### Texto de origem
OPINIÃO

Bauru, 40 graus

Por Zarcillo Barbosa | 18/11/2023 | Tempo de leitura: 3 min

O autor é jornalista e articulista do JC

Sob o sol das três horas da tarde, a campainha soa em casa, e o homem de rua, velho freguês, vai logo avisando: "Não quero comida, minha fome hoje é de água". Providencio um pet de litro com água gelada que ele distribui entre os cinco cães que o acompanham. Volto a encher o recipiente, e ele agradece.

Nem meia-hora se passou e a campainha toca novamente. O pedreiro de uma construção na vizinhança desculpa-se pelo incômodo. "O pessoal pede se possível, pro senhor ceder umas pedrinhas de gelo pra pôr no corote que a água tá quente". Tenho umas forminhas no freezer e não sou de beber uísque "on the rocks".

O próximo a acionar a campainha foi o homem da leitura do relógio da luz. Apressado, coberto da cabeça aos pés, boné e balaclava, mostrava-se preparado para enfrentar o fogo do inferno. Ofereci água, ele agradeceu e disse que tinha a sua garrafinha cheia. Esse é profissional - pensei.

Na esquina do semáforo, o senhor de meia-idade que ali faz ponto todos os dias, me oferece os dropes de sempre. "Por que não vende garrafinhas de água gelada?" Responde que não tem isopor e o supermercado só vende o cooler, a água e o gelo para quem tem dinheiro.

### Informações fornecidas
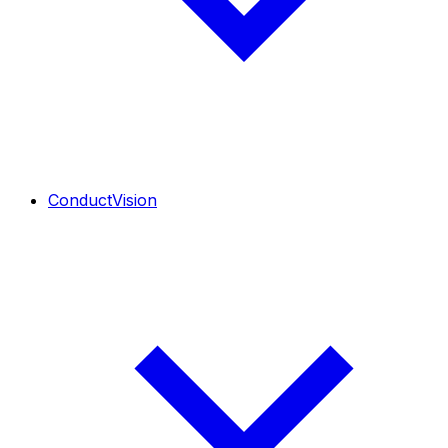
ConductVision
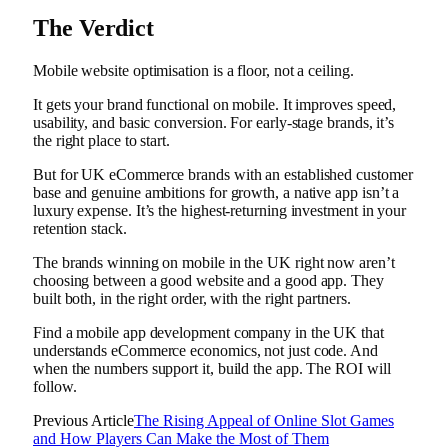
The Verdict
Mobile website optimisation is a floor, not a ceiling.
It gets your brand functional on mobile. It improves speed,
usability, and basic conversion. For early-stage brands, it’s
the right place to start.
But for UK eCommerce brands with an established customer
base and genuine ambitions for growth, a native app isn’t a
luxury expense. It’s the highest-returning investment in your
retention stack.
The brands winning on mobile in the UK right now aren’t
choosing between a good website and a good app. They
built both, in the right order, with the right partners.
Find a mobile app development company in the UK that
understands eCommerce economics, not just code. And
when the numbers support it, build the app. The ROI will
follow.
Previous Article
The Rising Appeal of Online Slot Games
and How Players Can Make the Most of Them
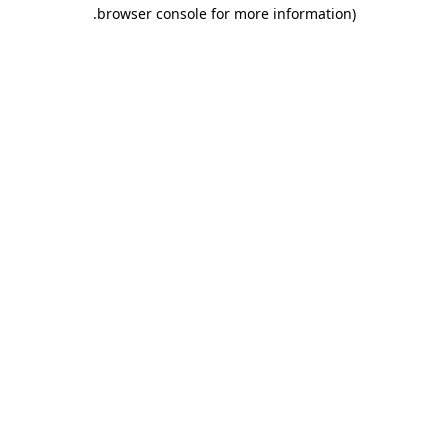
.
browser console for more information)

### Tarefas
1. Responda às perguntas abaixo com base no texto sobre o calor em Bauru.
(a) Quantos cães acompanham o homem de rua que pede água?
(b) O que o pedreiro da construção vizinha pede em nome do pessoal?
(c) Que motivo o senhor da esquina do semáforo dá para não vender garrafinhas de água gelada?
2. Dê seguimento ao texto sobre o calor em Bauru a partir da última frase apresentada.

### Respostas por tarefa
1.
(a) Cinco cães.
(b) Umas pedrinhas de gelo para pôr no corote, porque a água está quente.
(c) Ele não tem isopor, e o supermercado só vende o cooler, a água e o gelo para quem tem dinheiro.

2.
Como orientador de negócios, passei vergonha. Falta o tal capital inicial para sustentar o giro de estoque. Marx criticava o capital, ou "a propriedade privada dos meios de produção", por conduzir à reificação (coisificação) do mundo. O capital continua se reinventando, mas quem é pobre, sofre porque não tem gelo, porque não tem ventilador, porque o transporte público não tem ventilação, porque tem que trabalhar com sol, chuva, faça calor ou faça frio.

Também não sei se daria certo alguém financiar um Gunga Din de esquina. Vejo muita gente com garrafas térmicas. No passado seriam para guardar líquidos quentes ou gelados para os piqueniques. A preocupação com a saúde e a hidratação elevou, nos últimos anos, a demanda por uma versão voltada ao uso individual. Para lidar com o calor só mesmo levando a garrafinha de água gelada para todo lado. Eu mesmo, escrevo com uma ao alcance da mão.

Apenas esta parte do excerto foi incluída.